Seveneves: A Novel

“Yes,” Arjun said, eyeing the Pinger curiously. “Optics. Electronics. They preserved more technology than the Diggers were able to.”

 

 

“They had more space,” Ty pointed out, “and they could scavenge whatever sank to the bottom.” He turned his attention back to Arjun. “Anyway, you were saying about the seventeen photos?”

 

“Yes. Most of them were of a type referred to, in those days, as selfies. Now, technically, this was a criminal violation of military secrecy. Very strange given that Cal was otherwise so attentive to duty.”

 

“Yes,” said Ty, casting his mind back to scenes from the Epic. “I remember Eve Ivy agonizing about that when Eve Julia ordered Cal to nuke Venezuela.”

 

“That’s a perfect example.

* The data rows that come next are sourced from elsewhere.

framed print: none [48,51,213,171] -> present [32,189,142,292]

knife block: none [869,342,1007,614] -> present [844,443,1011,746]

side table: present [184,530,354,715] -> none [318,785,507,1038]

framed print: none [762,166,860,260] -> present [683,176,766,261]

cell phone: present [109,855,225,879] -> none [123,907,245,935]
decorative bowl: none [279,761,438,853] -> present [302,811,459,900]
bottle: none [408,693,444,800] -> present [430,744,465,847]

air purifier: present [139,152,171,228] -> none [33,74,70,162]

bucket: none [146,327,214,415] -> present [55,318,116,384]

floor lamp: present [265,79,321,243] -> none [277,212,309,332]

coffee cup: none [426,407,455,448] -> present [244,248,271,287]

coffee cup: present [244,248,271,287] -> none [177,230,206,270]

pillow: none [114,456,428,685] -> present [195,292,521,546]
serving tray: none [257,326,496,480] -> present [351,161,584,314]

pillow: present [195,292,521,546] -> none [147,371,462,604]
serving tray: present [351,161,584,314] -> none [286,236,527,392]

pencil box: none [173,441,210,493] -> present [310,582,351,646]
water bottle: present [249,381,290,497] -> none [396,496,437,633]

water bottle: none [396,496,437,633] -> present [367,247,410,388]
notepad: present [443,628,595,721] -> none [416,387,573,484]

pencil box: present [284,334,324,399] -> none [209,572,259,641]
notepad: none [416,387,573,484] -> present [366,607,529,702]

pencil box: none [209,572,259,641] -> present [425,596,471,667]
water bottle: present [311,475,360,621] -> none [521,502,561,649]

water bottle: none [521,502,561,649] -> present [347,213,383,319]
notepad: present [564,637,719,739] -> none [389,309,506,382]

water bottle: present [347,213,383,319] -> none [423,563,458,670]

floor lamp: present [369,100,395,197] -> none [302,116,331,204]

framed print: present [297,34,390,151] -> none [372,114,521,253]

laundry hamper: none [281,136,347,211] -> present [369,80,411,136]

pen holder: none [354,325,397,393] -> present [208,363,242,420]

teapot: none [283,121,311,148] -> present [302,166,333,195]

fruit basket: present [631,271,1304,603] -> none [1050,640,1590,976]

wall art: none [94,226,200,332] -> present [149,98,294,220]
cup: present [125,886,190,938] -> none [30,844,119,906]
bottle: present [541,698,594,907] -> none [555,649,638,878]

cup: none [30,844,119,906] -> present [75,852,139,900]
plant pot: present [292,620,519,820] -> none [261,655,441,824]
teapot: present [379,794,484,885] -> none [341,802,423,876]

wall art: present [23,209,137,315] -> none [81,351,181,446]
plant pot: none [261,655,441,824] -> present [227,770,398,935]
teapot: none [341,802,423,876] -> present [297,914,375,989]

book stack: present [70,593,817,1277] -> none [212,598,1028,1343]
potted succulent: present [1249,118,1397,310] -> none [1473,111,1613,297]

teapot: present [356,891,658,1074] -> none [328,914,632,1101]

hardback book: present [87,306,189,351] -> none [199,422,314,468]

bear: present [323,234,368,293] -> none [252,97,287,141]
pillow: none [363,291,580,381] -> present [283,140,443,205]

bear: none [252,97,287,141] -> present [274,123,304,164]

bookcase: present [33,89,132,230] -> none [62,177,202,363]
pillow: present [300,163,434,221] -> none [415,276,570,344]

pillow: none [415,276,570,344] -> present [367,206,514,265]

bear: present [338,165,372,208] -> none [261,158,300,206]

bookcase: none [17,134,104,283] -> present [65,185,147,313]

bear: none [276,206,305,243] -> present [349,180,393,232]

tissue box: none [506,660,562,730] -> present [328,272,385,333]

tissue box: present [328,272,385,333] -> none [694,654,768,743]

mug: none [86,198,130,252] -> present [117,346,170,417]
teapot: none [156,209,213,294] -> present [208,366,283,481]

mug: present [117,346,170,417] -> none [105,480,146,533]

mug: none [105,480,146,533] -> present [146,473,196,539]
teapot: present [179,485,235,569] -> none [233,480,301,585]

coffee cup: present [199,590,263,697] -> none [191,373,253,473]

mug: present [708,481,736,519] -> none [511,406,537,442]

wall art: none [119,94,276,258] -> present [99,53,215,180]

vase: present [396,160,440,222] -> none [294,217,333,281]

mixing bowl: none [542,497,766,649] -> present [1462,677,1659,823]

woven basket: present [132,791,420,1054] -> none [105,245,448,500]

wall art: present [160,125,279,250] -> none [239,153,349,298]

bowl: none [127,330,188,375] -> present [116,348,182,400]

So, this lapse—if that’s what it was—has attracted some attention from scholars. All seventeen of the photos were eventually recovered from Ivy’s phone. An obscure sub-sub-sub-discipline of historical scholarship grew up around them.”

 

“The kind of thing only Ivyns would care about,” said Ty.

 

“Cloistered in some library on Stromness. Exactly.”

 

Ark Darwin was still riding at anchor outside the cove, and its fuselage was still flooded. This made it a perfect setting for what was happening now: a diplomatic conference between the Pingers and a delegation of important Blue officials who had been pod-dropped, straight from Greenwich, a few hours after the conclusion of the battle above the beach.

 

Einstein, Sonar Taxlaw, and all the other Blues had evacuated the cove and gone aboard the ark. Beled had been the last to depart; before climbing into the waiting boat, he had freed the captured Neoander and left him enough provisions to keep him in good stead until he could be rescued by his own people. And his own people had shown up in force a few hours later. But according to the deal they themselves had struck with the Diggers, their claim was to the land surface only. And Ark Darwin wasn’t on the land. So, a growing Red military encampment was spreading around the shore of the cove, facing their Blue counterparts across a few hundred meters of salt water.

 

The ark’s flooded hull was chilly, and obliged the Blue diplomats to dress warmly. Ty, Deep, and Arjun were in a dry space higher up and farther forward, a sort of half-exposed mezzanine where folding tables and chairs had been set up to act as a mess hall for the growing complement of Blue personnel—as well as any Pingers who felt like wading up the ramp. They were eating hot soup and quaffing a funky but quite palatable cider from the northern slope of Antimer.

 

“Now,” said Arjun—enjoying, as only an Ivyn could, the opportunity to wax professorial—“what you must be wondering about these people is—”

 

“How the hell they survived. With only one submarine.”

 

Arjun nodded. “It turns out that if you look at the work of those scholars I mentioned—the most recent of whom died two centuries ago—there are clues.”

 

“But if the selfies were taken before the Hard Rain even began,” Ty protested, “how could there be clues as to what happened after?”

 

“I mean clues that Cal went out of his way to plant in the background of the photos. Clues intended for Ivy’s eyes only. Hints that he had more of a chance than one might imagine.”

 

“Go on.” Ty sat back and reached for his cup of cider.

 

“We know all about the Cloud Ark program, because it’s where we came from. It is our history. We have all of the records in our archives. Well, what Cal was hinting at, with these photos, is that there was another program, perhaps as large, that we never heard about.”

 

“A program to keep people alive under the sea?” Ty asked.

 

“Exactly. There are, in the background of these photos, detailed bathymetric charts of some of the deepest undersea canyons in the world’s oceans. There are documents—binders on a shelf—whose titles suggest that they are about such preparations. Other clues as well—it’s all public research, I’ll send you the information if you want it.”

 

“Okay,” Ty said, just to be cordial. He knew that he would never read those research papers. “But the bottom line is that Deep’s people”—he nodded at their tablemate—“didn’t survive just because Cal got lucky.”

 

“They have an Epic of their own that, for all we know, might compare to ours,” Arjun said.